I am quite a fan of playwright Sky Gilbert’s writing – mostly as it forces me to think about experiences that, while not my own, show me the world around me in a entirely different and new way. Over the years the body of work he has created is impressive and he has written more then a a few plays that I think are wonderful and have been seen only briefly. THE WHORE’S REVENGE is the one I have wanted to revive myself at some point as I recall the production of it in Toronto in 1989 with a great deal of fondness. WHY WE TORTURED HIM is also – particularly for a local audience – one of the most important plays that ever came out of Hamilton. These are plays that need to be revisited I think. Perhaps if my luck at next year’s fringe lottery holds – I will get the opportunity. Fingers crossed.
Sky Gibert created HammerTheatre as a local alternative theatre company back in 2007 to produce plays that were meant specifically for a Hamilton audience, and were thus unlikely to be performed anywhere else. While this particular production is not by HammerTheatre, still the production team and venue recall those shows, in my mind at least.
Sadly, after a run at the Toronto Fringe, the brief run of this play at the Hamilton Fringe has come and gone. I am grateful for the chance to have seen it, as I missed it in its first run last November.
NOTE – I have no relationships with anyone involved in the first two productions. But I have briefly served on a a non profit board with Sky Gilbert – I have also been fortunate enough though to have had a long time friendship with Theatre Aquarius co-founder Steve Newman who stage manages and has designed the set for TOLLER. I know that anything I have written here about their show is filtered through those relationships – but as the production has now closed I think it more then fair to praise the work of these gentlemen, as it is so richly deserved.
Many of the productions in the Hamilton Fringe are created by young people getting the chance to create a body of work for the first time.
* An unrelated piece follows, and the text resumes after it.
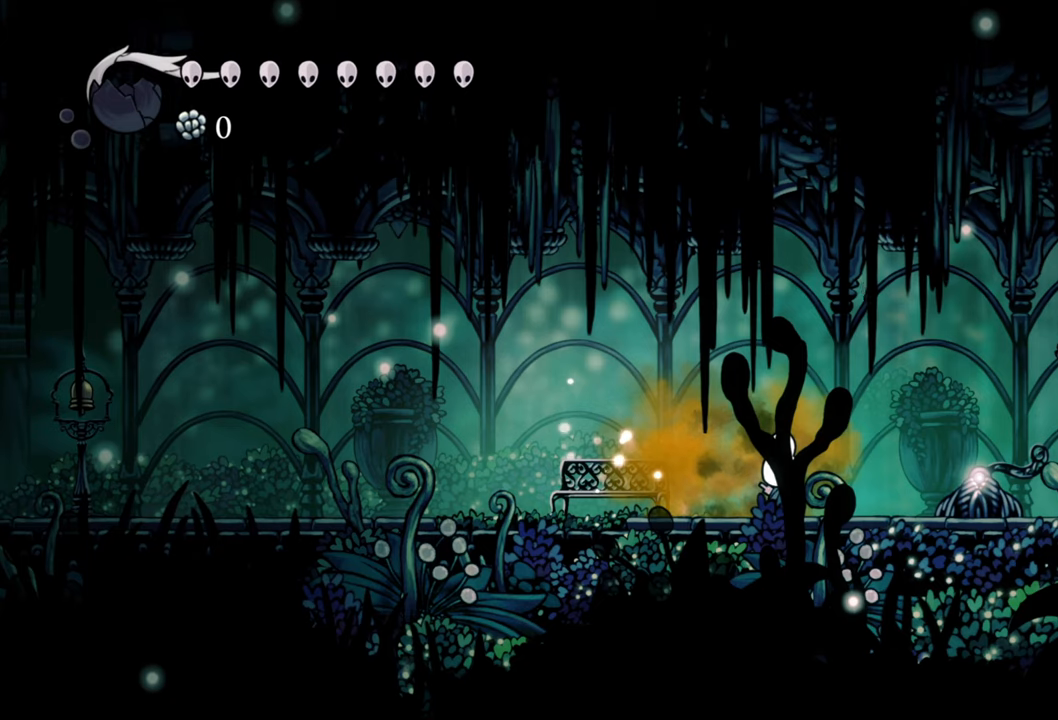
{"buttons": ["Y", "DPAD_UP"], "events": [[120, "Y", "down"]]}
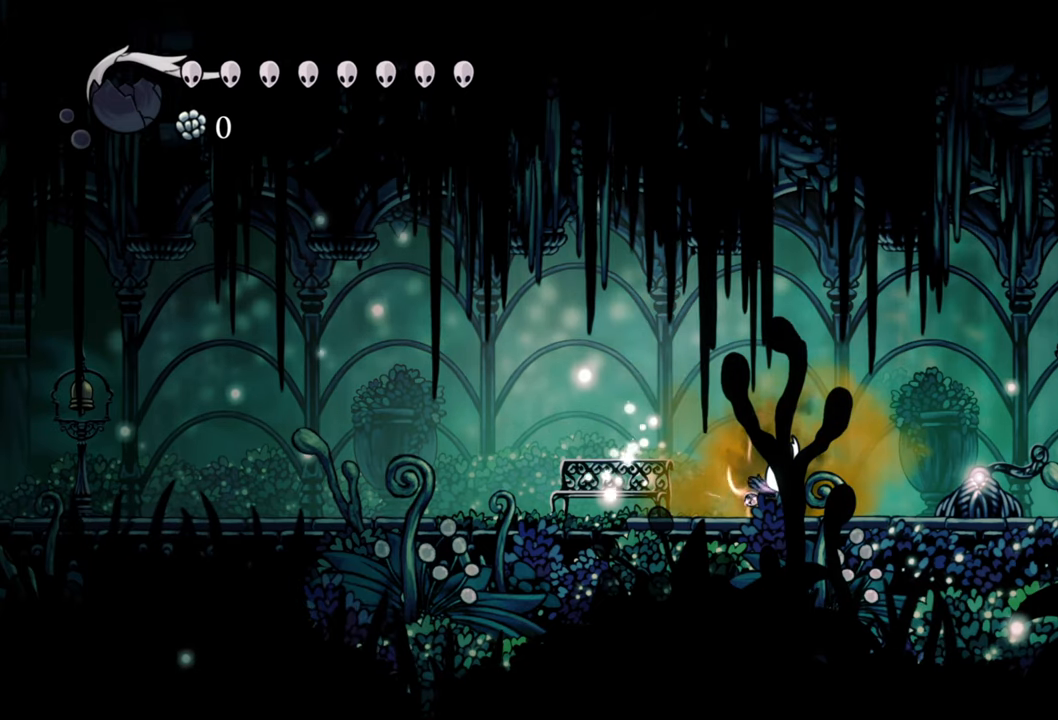
{"buttons": ["Y", "DPAD_UP"], "events": []}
I am happy though that there is also room in the festival for older artists of long standing. The festival itself treats all participants in the festival equally, although as the capacity crowd at TOLLER proves audiences themselves treat senior artists perhaps a bit better.
Once again gentle reader, I find it a great privilege to have the chance to experience these productions and to have the opportunity afterwards to write about them. More thoughts on the shows I have seen so far in the Hamilton Fringe will appear tomorrow after I have had the chance to have write them up.